In this post, we want to present an alternate view to the "Big Data" trend. We'd like to make the case that we are facing a small data problem and not a big data problem.

Don't take our word for it. See what "Jordan Tigani" one of the founding engineers of Google's "BigQuery" had to say in this excellent article titled "Big Data Is Dead".

Jordan makes some compelling arguments worth quoting:

"Most of the people using “Big Query” don’t really have Big Data. Even the ones who do tend to use workloads that only use a small fraction of their dataset sizes."

"The era of Big Data is over. It had a good run, but now we can stop worrying about data size and focus on how we’re going to use it to make better decisions."

"I can say that the vast majority of customers had less than a terabyte of data in total data storage."

"The general feedback we got talking to folks in the industry was that 100 GB was the right order of magnitude for a data warehouse."

"All large data sets are generated over time. Time is almost always an axis in a data set. Most analysis is done over the recent data. Scanning old data is pretty wasteful; it doesn’t change, so why would you spend money reading it over and over again?"

"Dashboards, for example, very often are built from aggregated data.
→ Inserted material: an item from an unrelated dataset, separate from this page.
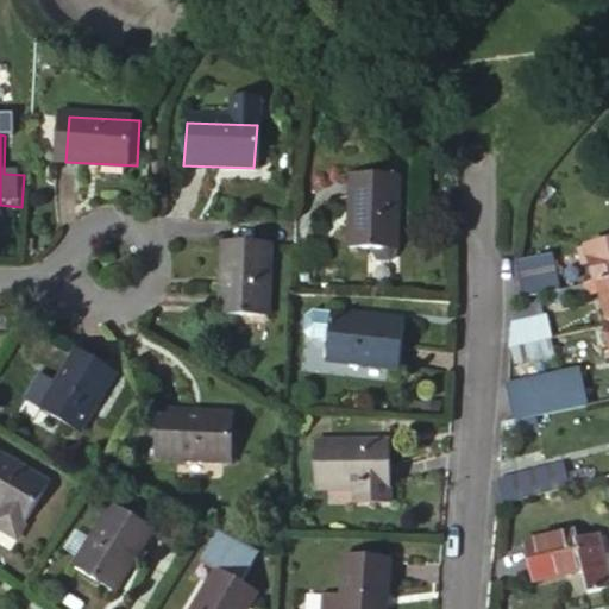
[(399,179),(351,181),(356,250),(400,248),(399,179)]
People look at the last hour, or the last day, or the last week’s worth of data. Smaller tables tend to be queried more frequently, giant tables more selectively."

"A couple of years ago I did an analysis of BigQuery queries, looking at customers spending more than $1000 / year. 90% of queries processed less than 100 MB of data."

"Tricks like computing over compressed data, projection, and predicate pushdown are ways that you can do less IO at query time. And less IO turns into less computation that needs to be done, which turns into lower costs and latency."

"There are acute economic pressures incentivizing people to reduce the amount of data they process."

"An alternate definition of Big Data is when the cost of keeping data around is less than the cost of figuring out what to throw away."

"Data can be an aid to lawsuits against you. Keeping old data around can prolong your legal exposure (e.g. GDPR/HIPAA compliance)."

"If you are keeping around old data, it is good to understand why you are keeping it. Are you really just a data hoarder?"

Big Data was never the limiting factor for gaining actionable insights on real world problems.

Actionable insights come from the micro not the macro. Less is more.

You have to look for the "Needle In A Haystack" and the "Haystack" is often just "Small Data" not "Big Data".